March 9, 2020
Corned beef has unfairly gotten a bad reputation. After years of being maligned thanks to its use as a tinned meat in depression and post-war era, some people associate corned beef with lacklustre flavour. Not so! Corned beef, the real kind that you find in the meat department, is tender, tasty, lightly spiced and full of delicious flavour.
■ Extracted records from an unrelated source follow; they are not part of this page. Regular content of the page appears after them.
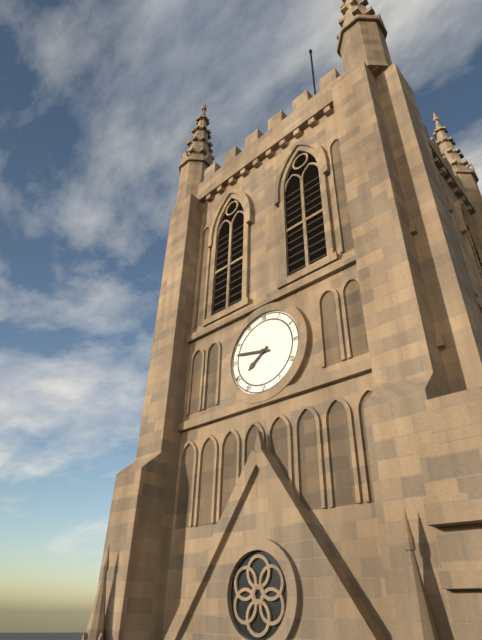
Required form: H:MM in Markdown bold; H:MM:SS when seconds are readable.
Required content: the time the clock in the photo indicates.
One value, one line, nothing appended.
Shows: **7:47**
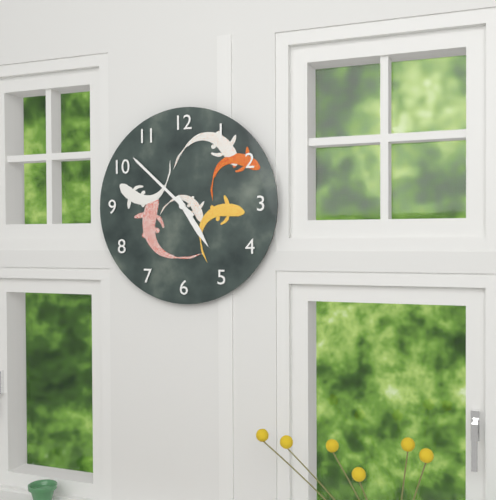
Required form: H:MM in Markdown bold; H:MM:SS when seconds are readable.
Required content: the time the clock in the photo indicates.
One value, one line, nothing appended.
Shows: **4:52**
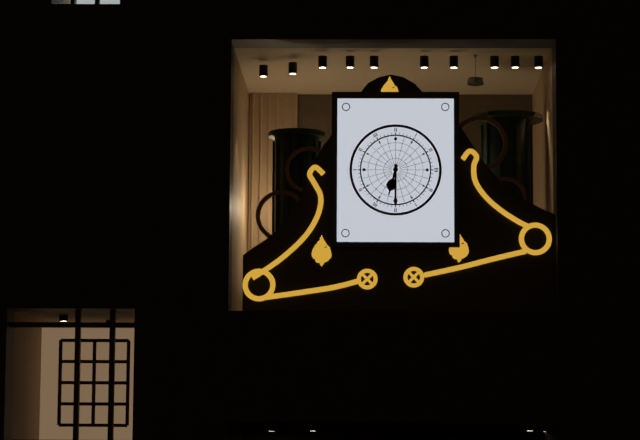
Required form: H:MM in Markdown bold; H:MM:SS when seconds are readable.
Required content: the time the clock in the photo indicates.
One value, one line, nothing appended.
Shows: **6:30**
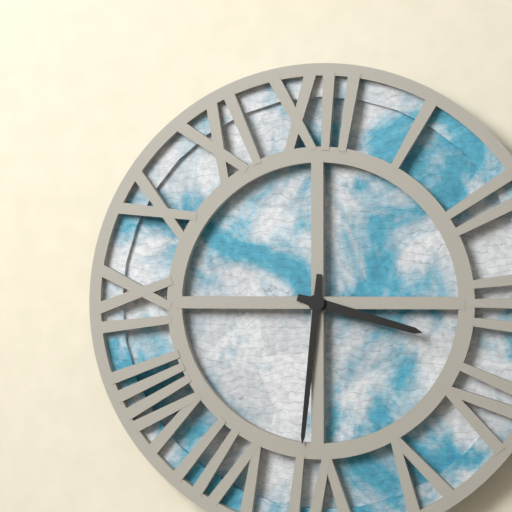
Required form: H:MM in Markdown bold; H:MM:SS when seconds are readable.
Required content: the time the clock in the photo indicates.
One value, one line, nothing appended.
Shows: **3:31**
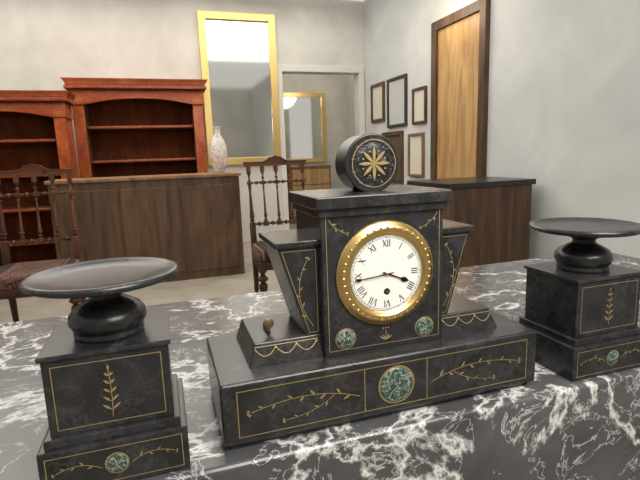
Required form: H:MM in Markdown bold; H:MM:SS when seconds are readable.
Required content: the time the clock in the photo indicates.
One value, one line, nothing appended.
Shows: **3:44**
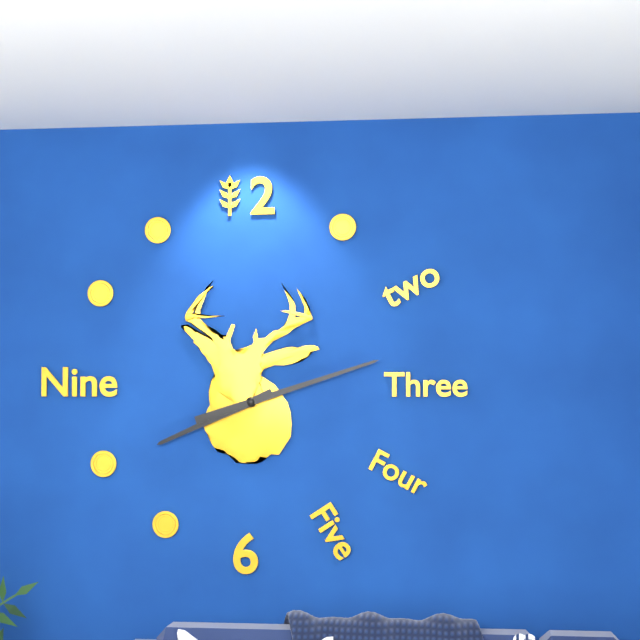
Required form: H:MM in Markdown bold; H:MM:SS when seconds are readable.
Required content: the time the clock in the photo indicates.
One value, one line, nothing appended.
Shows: **8:12**
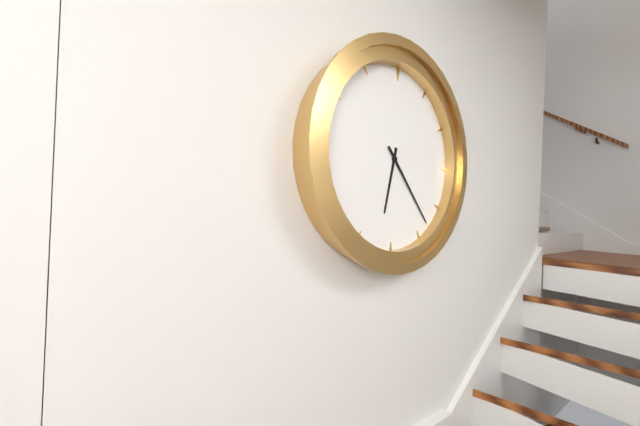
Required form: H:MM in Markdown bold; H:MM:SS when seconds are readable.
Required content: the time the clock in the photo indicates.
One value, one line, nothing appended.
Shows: **6:23**
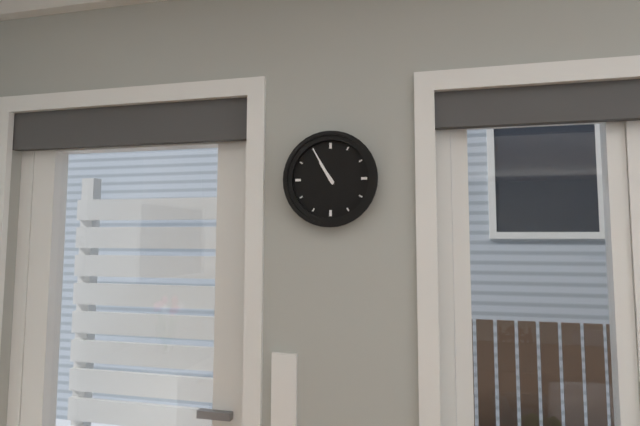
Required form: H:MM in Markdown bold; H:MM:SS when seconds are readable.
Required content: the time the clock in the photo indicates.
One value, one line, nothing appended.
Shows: **10:55**
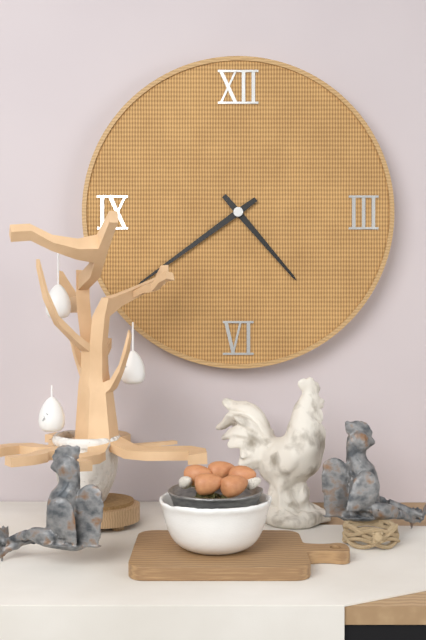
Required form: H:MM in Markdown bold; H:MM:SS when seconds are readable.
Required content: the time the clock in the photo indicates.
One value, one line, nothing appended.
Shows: **4:39**
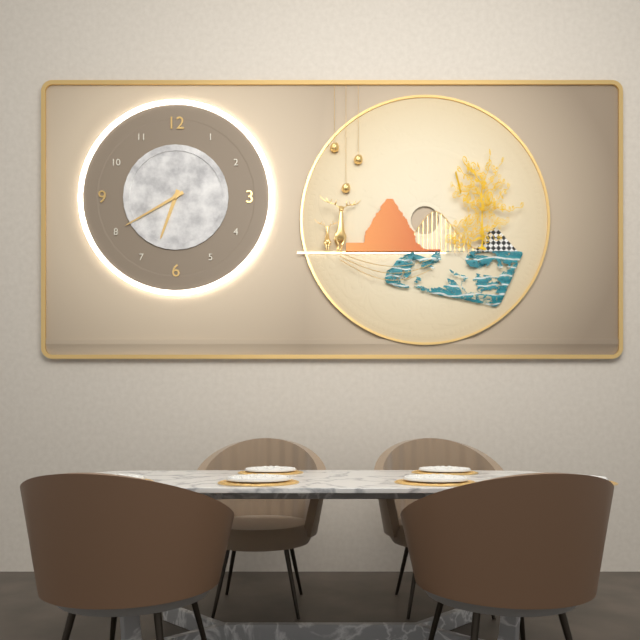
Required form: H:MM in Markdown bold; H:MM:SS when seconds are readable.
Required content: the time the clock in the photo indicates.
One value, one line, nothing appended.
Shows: **6:40**
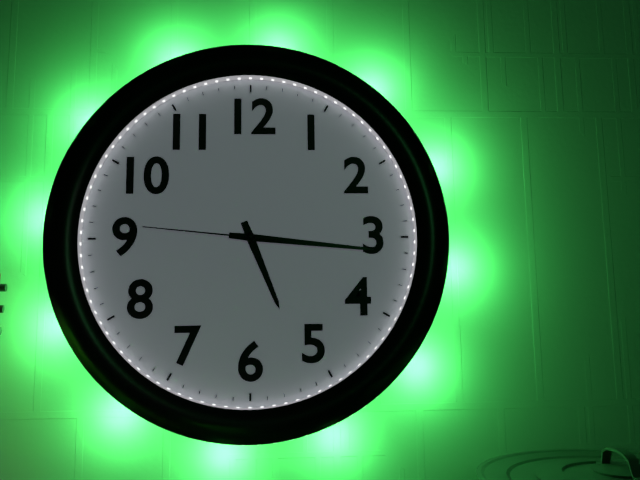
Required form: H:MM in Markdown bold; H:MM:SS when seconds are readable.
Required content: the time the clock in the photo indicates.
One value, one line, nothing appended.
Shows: **5:16:46**
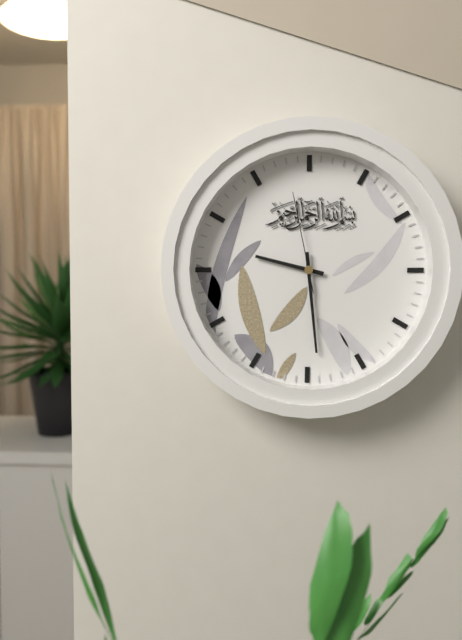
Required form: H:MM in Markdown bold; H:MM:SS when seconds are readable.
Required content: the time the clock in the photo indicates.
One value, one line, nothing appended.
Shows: **9:29:58**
What is corned beef, exactly? Corned beef brisket is a brine or salt water cured beef brisket. The brisket tends to be a tougher cut of beef to work with and it needs help to tender-up. It’s first cured in salt and spices, and then later, it’s slow-simmered in water to cook it and fully tenderize the meat. Corned beef brisket most often comes packaged with all the curing and brining done—all you need to do is slow simmer it in a water bath for a few hours to create an easy, nutritious meal.
The brine-curing process gives the beef a beautiful pink colour and adds flavour thanks to the salt and unique spice blend. When cooked, corned beef becomes almost flaky and fall-apart-tender. If you enjoy meats like pastrami or Montreal smoked meat, you’ll love corned beef brisket, since they’re closely related.
Corned beef is great on its own with a side of potatoes and veggies, as in our Caramelized Onion Brisket with Mashed Potatoes and Glazed Carrots. Want a twist on taco night? Try using corned beef in place of your usual ground meat. These Slow Roasted Corned Beef Tacos with Chipotle Cole Slaw are a tasty twist on the everyday. Another great ground beef swap? Use corned beef in chili, like in this rich and meaty Corned Beef Chili with Biscuits and Honey Butter.
Caramelized Onions Brisket with Mashed Potatoes and Glazed Carrots
1 package Maple Leaf Corned Beef
2 tbsp oil
2 onions, sliced (julienned)
2 sprigs thyme
3 cloves garlic, minced
½ cup Lindeman Bin 45 Cabernet red wine
2 cups beef broth
2 tbsp cornstarch
2 tbsp water, cold
2 lbs russet potatoes, peeled and diced
½ lbs butter
¾ cup milk
1 package Co-op Steam & Eat Carrots
salt and pepper
In a large pot heat oil until hot. Sear beef on all sides until browned. Remove beef and add onions and thyme to pot. Cook onions on low until caramelized.
Add the garlic and cook about 1 minute. Deglaze with red wine and reduce by half.
Transfer the beef and onion mixture to an Instant Pot or Pressure Cooker, add the beef broth, and cook on high pressure for 50 minutes. Slowly release the steam from pot.